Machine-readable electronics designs
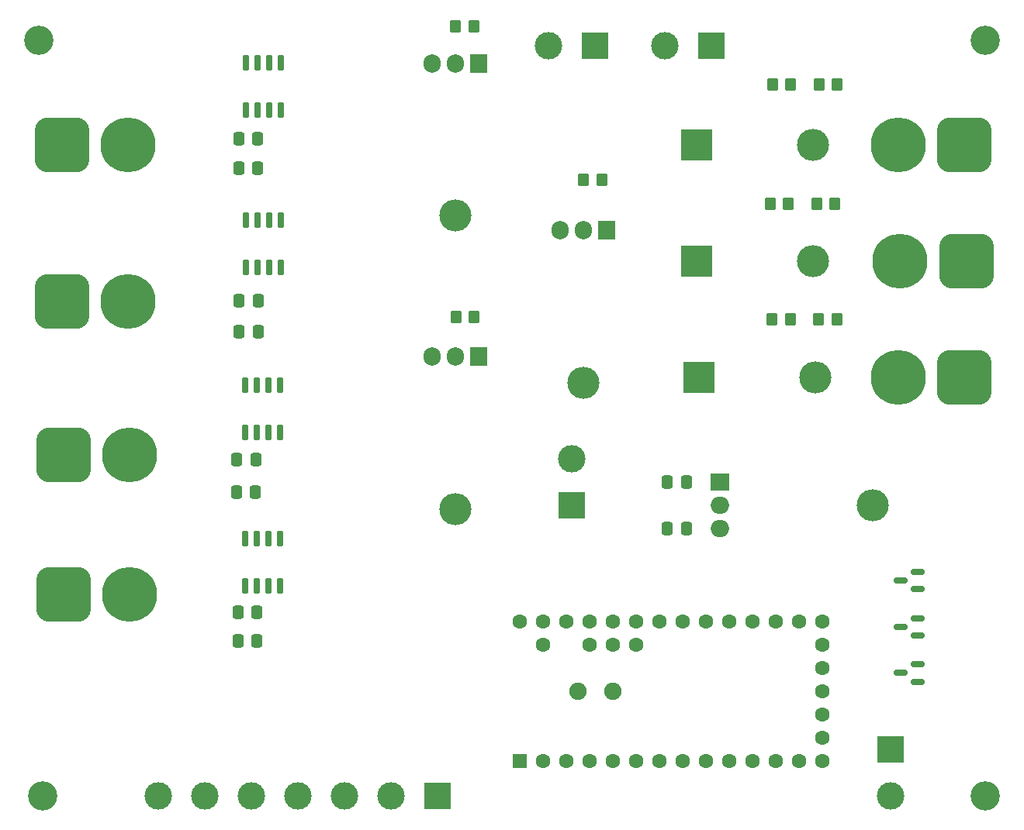
<source format=gts>
G04 #@! TF.GenerationSoftware,KiCad,Pcbnew,6.0.9-8da3e8f707~116~ubuntu22.04.1*
G04 #@! TF.CreationDate,2022-12-04T14:53:19+01:00*
G04 #@! TF.ProjectId,robot_power,726f626f-745f-4706-9f77-65722e6b6963,rev?*
G04 #@! TF.SameCoordinates,Original*
G04 #@! TF.FileFunction,Soldermask,Top*
G04 #@! TF.FilePolarity,Negative*
%FSLAX46Y46*%
G04 Gerber Fmt 4.6, Leading zero omitted, Abs format (unit mm)*
G04 Created by KiCad (PCBNEW 6.0.9-8da3e8f707~116~ubuntu22.04.1) date 2022-12-04 14:53:19*
%MOMM*%
%LPD*%
G01*
G04 APERTURE LIST*
G04 Aperture macros list*
%AMRoundRect*
0 Rectangle with rounded corners*
0 $1 Rounding radius*
0 $2 $3 $4 $5 $6 $7 $8 $9 X,Y pos of 4 corners*
0 Add a 4 corners polygon primitive as box body*
4,1,4,$2,$3,$4,$5,$6,$7,$8,$9,$2,$3,0*
0 Add four circle primitives for the rounded corners*
1,1,$1+$1,$2,$3*
1,1,$1+$1,$4,$5*
1,1,$1+$1,$6,$7*
1,1,$1+$1,$8,$9*
0 Add four rect primitives between the rounded corners*
20,1,$1+$1,$2,$3,$4,$5,0*
20,1,$1+$1,$4,$5,$6,$7,0*
20,1,$1+$1,$6,$7,$8,$9,0*
20,1,$1+$1,$8,$9,$2,$3,0*%
G04 Aperture macros list end*
%ADD10R,3.000000X3.000000*%
%ADD11C,3.000000*%
%ADD12RoundRect,0.150000X-0.150000X0.725000X-0.150000X-0.725000X0.150000X-0.725000X0.150000X0.725000X0*%
%ADD13RoundRect,0.250000X-0.350000X-0.450000X0.350000X-0.450000X0.350000X0.450000X-0.350000X0.450000X0*%
%ADD14RoundRect,0.150000X0.587500X0.150000X-0.587500X0.150000X-0.587500X-0.150000X0.587500X-0.150000X0*%
%ADD15C,3.200000*%
%ADD16RoundRect,0.250000X0.337500X0.475000X-0.337500X0.475000X-0.337500X-0.475000X0.337500X-0.475000X0*%
%ADD17O,3.500000X3.500000*%
%ADD18R,1.905000X2.000000*%
%ADD19O,1.905000X2.000000*%
%ADD20RoundRect,1.500000X-1.500000X-1.500000X1.500000X-1.500000X1.500000X1.500000X-1.500000X1.500000X0*%
%ADD21C,6.000000*%
%ADD22RoundRect,0.250000X0.350000X0.450000X-0.350000X0.450000X-0.350000X-0.450000X0.350000X-0.450000X0*%
%ADD23RoundRect,1.500000X1.500000X1.500000X-1.500000X1.500000X-1.500000X-1.500000X1.500000X-1.500000X0*%
%ADD24R,3.500000X3.500000*%
%ADD25R,2.000000X1.905000*%
%ADD26O,2.000000X1.905000*%
%ADD27R,1.600000X1.600000*%
%ADD28C,1.600000*%
%ADD29C,1.900000*%
G04 APERTURE END LIST*
D10*
X257683000Y-133350000D03*
D11*
X257683000Y-138430000D03*
D12*
X191135000Y-75530000D03*
X189865000Y-75530000D03*
X188595000Y-75530000D03*
X187325000Y-75530000D03*
X187325000Y-80680000D03*
X188595000Y-80680000D03*
X189865000Y-80680000D03*
X191135000Y-80680000D03*
D13*
X210185000Y-54356000D03*
X212185000Y-54356000D03*
D14*
X260652500Y-120965000D03*
X260652500Y-119065000D03*
X258777500Y-120015000D03*
D15*
X165100000Y-138430000D03*
D16*
X188341000Y-105283000D03*
X186266000Y-105283000D03*
D13*
X224155000Y-71120000D03*
X226155000Y-71120000D03*
D17*
X210185000Y-107125000D03*
D18*
X212725000Y-90465000D03*
D19*
X210185000Y-90465000D03*
X207645000Y-90465000D03*
D20*
X167215000Y-84455000D03*
D21*
X174415000Y-84455000D03*
D22*
X251809000Y-86360000D03*
X249809000Y-86360000D03*
D23*
X265700000Y-92710000D03*
D21*
X258500000Y-92710000D03*
D16*
X188595000Y-69850000D03*
X186520000Y-69850000D03*
D10*
X222885000Y-106680000D03*
D11*
X222885000Y-101600000D03*
D22*
X246491000Y-73787000D03*
X244491000Y-73787000D03*
D16*
X188638000Y-87757000D03*
X186563000Y-87757000D03*
X188489500Y-118364000D03*
X186414500Y-118364000D03*
D15*
X164719000Y-55880000D03*
D17*
X224155000Y-93345000D03*
D18*
X226695000Y-76685000D03*
D19*
X224155000Y-76685000D03*
X221615000Y-76685000D03*
D24*
X236490000Y-67310000D03*
D17*
X249190000Y-67310000D03*
D24*
X236490000Y-80010000D03*
D17*
X249190000Y-80010000D03*
D14*
X260652500Y-115885000D03*
X260652500Y-113985000D03*
X258777500Y-114935000D03*
X260652500Y-125979000D03*
X260652500Y-124079000D03*
X258777500Y-125029000D03*
D17*
X255715000Y-106680000D03*
D25*
X239055000Y-104140000D03*
D26*
X239055000Y-106680000D03*
X239055000Y-109220000D03*
D12*
X191008000Y-93564000D03*
X189738000Y-93564000D03*
X188468000Y-93564000D03*
X187198000Y-93564000D03*
X187198000Y-98714000D03*
X188468000Y-98714000D03*
X189738000Y-98714000D03*
X191008000Y-98714000D03*
D22*
X251825000Y-60706000D03*
X249825000Y-60706000D03*
D20*
X167425000Y-116437500D03*
D21*
X174625000Y-116437500D03*
D22*
X246745000Y-60706000D03*
X244745000Y-60706000D03*
D23*
X265910000Y-80010000D03*
D21*
X258710000Y-80010000D03*
D17*
X210185000Y-75080000D03*
D18*
X212725000Y-58420000D03*
D19*
X210185000Y-58420000D03*
X207645000Y-58420000D03*
D16*
X188384000Y-101727000D03*
X186309000Y-101727000D03*
D10*
X225425000Y-56515000D03*
D11*
X220345000Y-56515000D03*
D23*
X265700000Y-67310000D03*
D21*
X258500000Y-67310000D03*
D12*
X191135000Y-58385000D03*
X189865000Y-58385000D03*
X188595000Y-58385000D03*
X187325000Y-58385000D03*
X187325000Y-63535000D03*
X188595000Y-63535000D03*
X189865000Y-63535000D03*
X191135000Y-63535000D03*
X191029500Y-110363000D03*
X189759500Y-110363000D03*
X188489500Y-110363000D03*
X187219500Y-110363000D03*
X187219500Y-115513000D03*
X188489500Y-115513000D03*
X189759500Y-115513000D03*
X191029500Y-115513000D03*
D15*
X267970000Y-138430000D03*
D22*
X246729000Y-86360000D03*
X244729000Y-86360000D03*
D27*
X217170000Y-134620000D03*
D28*
X219710000Y-134620000D03*
X222250000Y-134620000D03*
X224790000Y-134620000D03*
X227330000Y-134620000D03*
X229870000Y-134620000D03*
X232410000Y-134620000D03*
X234950000Y-134620000D03*
X237490000Y-134620000D03*
X240030000Y-134620000D03*
X242570000Y-134620000D03*
X245110000Y-134620000D03*
X247650000Y-134620000D03*
X250190000Y-134620000D03*
X250190000Y-132080000D03*
X250190000Y-129540000D03*
X250190000Y-127000000D03*
X250190000Y-124460000D03*
X250190000Y-121920000D03*
X250190000Y-119380000D03*
X247650000Y-119380000D03*
X245110000Y-119380000D03*
X242570000Y-119380000D03*
X240030000Y-119380000D03*
X237490000Y-119380000D03*
X234950000Y-119380000D03*
X232410000Y-119380000D03*
X229870000Y-119380000D03*
X227330000Y-119380000D03*
X224790000Y-119380000D03*
X222250000Y-119380000D03*
X219710000Y-119380000D03*
X217170000Y-119380000D03*
X219710000Y-121920000D03*
X224790000Y-121920000D03*
X227330000Y-121920000D03*
X229870000Y-121920000D03*
D29*
X227330000Y-127000000D03*
X223520000Y-127000000D03*
D10*
X238125000Y-56515000D03*
D11*
X233045000Y-56515000D03*
D16*
X188616500Y-84328000D03*
X186541500Y-84328000D03*
X188489500Y-121539000D03*
X186414500Y-121539000D03*
X235352500Y-104140000D03*
X233277500Y-104140000D03*
D20*
X167425000Y-101197500D03*
D21*
X174625000Y-101197500D03*
D16*
X188595000Y-66675000D03*
X186520000Y-66675000D03*
D24*
X236700000Y-92710000D03*
D17*
X249400000Y-92710000D03*
D13*
X210201000Y-86106000D03*
X212201000Y-86106000D03*
D16*
X235352500Y-109220000D03*
X233277500Y-109220000D03*
D20*
X167215000Y-67310000D03*
D21*
X174415000Y-67310000D03*
D15*
X267970000Y-55880000D03*
D22*
X251571000Y-73787000D03*
X249571000Y-73787000D03*
D10*
X208192500Y-138430000D03*
D11*
X203112500Y-138430000D03*
X198032500Y-138430000D03*
X192952500Y-138430000D03*
X187872500Y-138430000D03*
X182792500Y-138430000D03*
X177712500Y-138430000D03*
M02*

</source>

Work request -> Start with the line above that contains "X188638000Y-87757000D03*" and end with the line that contains "X258777500Y-114935000D03*". Write out those lines exactly, and only those.

Task response ->
X188638000Y-87757000D03*
X186563000Y-87757000D03*
X188489500Y-118364000D03*
X186414500Y-118364000D03*
D15*
X164719000Y-55880000D03*
D17*
X224155000Y-93345000D03*
D18*
X226695000Y-76685000D03*
D19*
X224155000Y-76685000D03*
X221615000Y-76685000D03*
D24*
X236490000Y-67310000D03*
D17*
X249190000Y-67310000D03*
D24*
X236490000Y-80010000D03*
D17*
X249190000Y-80010000D03*
D14*
X260652500Y-115885000D03*
X260652500Y-113985000D03*
X258777500Y-114935000D03*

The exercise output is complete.